**Activity:**
In the entries below, find each line with the word "commands" and pull it out.

**Data to examine:**
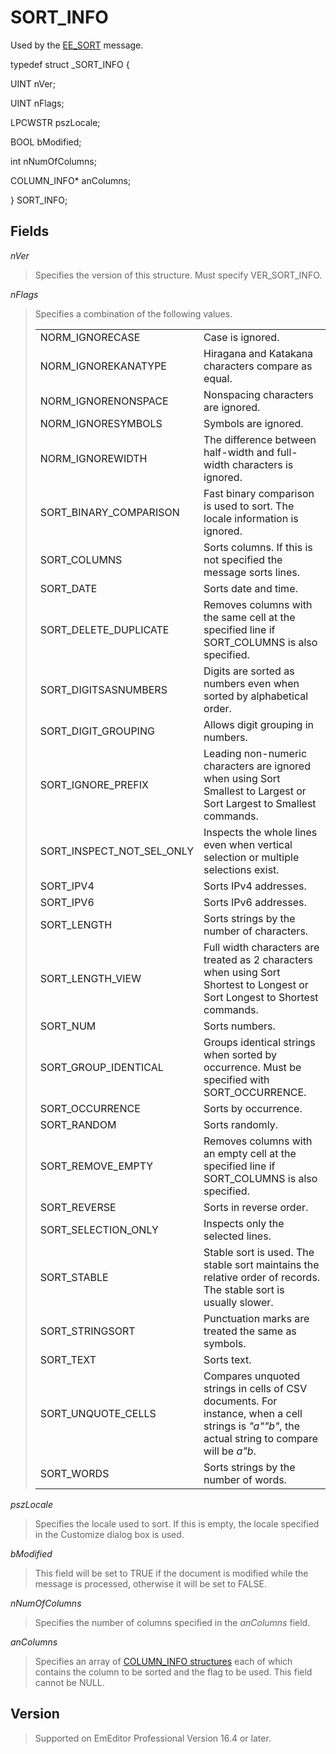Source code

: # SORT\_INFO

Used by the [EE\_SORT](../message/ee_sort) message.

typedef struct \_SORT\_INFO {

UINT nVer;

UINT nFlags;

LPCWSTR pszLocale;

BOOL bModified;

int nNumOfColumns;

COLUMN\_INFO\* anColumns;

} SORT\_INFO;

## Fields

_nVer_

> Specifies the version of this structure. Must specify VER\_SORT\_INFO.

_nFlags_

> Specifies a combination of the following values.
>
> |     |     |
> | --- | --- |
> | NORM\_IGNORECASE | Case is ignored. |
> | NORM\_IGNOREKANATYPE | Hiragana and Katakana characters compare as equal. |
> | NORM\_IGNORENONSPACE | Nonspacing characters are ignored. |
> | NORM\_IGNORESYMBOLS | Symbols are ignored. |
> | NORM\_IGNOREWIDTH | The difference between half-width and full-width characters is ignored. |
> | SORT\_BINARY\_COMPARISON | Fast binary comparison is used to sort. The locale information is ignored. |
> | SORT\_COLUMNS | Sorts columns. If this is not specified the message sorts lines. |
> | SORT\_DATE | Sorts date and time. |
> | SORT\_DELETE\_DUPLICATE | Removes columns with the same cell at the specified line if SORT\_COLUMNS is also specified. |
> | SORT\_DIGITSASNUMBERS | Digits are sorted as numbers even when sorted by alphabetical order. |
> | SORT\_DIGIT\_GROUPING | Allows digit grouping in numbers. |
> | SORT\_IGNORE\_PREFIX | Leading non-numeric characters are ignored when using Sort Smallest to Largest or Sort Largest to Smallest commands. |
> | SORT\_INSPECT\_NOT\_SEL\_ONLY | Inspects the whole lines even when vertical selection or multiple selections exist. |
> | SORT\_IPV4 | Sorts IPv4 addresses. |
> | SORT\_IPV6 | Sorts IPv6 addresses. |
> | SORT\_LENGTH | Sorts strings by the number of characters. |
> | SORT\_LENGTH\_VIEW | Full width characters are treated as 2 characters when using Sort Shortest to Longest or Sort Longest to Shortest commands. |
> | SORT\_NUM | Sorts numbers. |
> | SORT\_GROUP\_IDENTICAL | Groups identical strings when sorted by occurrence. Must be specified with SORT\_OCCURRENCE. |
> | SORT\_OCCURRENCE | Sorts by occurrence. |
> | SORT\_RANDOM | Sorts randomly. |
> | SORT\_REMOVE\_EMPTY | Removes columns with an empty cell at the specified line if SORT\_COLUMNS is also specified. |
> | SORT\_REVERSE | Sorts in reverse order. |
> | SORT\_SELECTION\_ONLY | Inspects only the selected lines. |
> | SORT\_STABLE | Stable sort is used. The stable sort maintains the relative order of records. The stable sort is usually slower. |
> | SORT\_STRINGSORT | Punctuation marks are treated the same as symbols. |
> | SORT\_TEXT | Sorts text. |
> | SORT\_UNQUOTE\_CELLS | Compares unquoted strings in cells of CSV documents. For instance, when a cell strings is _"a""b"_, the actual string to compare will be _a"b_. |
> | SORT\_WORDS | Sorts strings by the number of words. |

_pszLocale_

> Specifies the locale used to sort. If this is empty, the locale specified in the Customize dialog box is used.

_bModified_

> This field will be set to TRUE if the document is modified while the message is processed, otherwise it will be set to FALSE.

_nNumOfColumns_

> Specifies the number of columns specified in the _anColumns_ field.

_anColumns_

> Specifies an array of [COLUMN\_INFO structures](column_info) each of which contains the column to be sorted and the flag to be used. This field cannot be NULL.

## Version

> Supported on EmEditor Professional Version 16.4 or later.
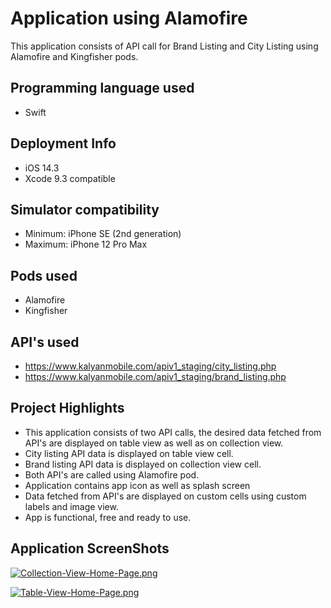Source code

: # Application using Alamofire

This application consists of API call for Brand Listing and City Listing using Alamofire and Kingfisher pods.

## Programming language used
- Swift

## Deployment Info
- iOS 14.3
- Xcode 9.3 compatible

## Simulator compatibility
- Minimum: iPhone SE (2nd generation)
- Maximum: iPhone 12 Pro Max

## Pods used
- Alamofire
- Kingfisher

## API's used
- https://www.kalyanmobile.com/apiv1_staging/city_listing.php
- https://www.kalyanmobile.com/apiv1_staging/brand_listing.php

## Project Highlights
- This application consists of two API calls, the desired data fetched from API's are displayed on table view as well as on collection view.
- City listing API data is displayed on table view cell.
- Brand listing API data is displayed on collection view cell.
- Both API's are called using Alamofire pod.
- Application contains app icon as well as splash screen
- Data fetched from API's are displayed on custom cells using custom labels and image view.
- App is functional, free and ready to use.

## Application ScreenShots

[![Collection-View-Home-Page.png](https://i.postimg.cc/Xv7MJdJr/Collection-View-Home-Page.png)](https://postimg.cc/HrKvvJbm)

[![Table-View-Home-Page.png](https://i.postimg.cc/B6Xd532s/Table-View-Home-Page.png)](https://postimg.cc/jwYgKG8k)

**Your solution:**
> | SORT\_IGNORE\_PREFIX | Leading non-numeric characters are ignored when using Sort Smallest to Largest or Sort Largest to Smallest commands. |
> | SORT\_LENGTH\_VIEW | Full width characters are treated as 2 characters when using Sort Shortest to Longest or Sort Longest to Shortest commands. |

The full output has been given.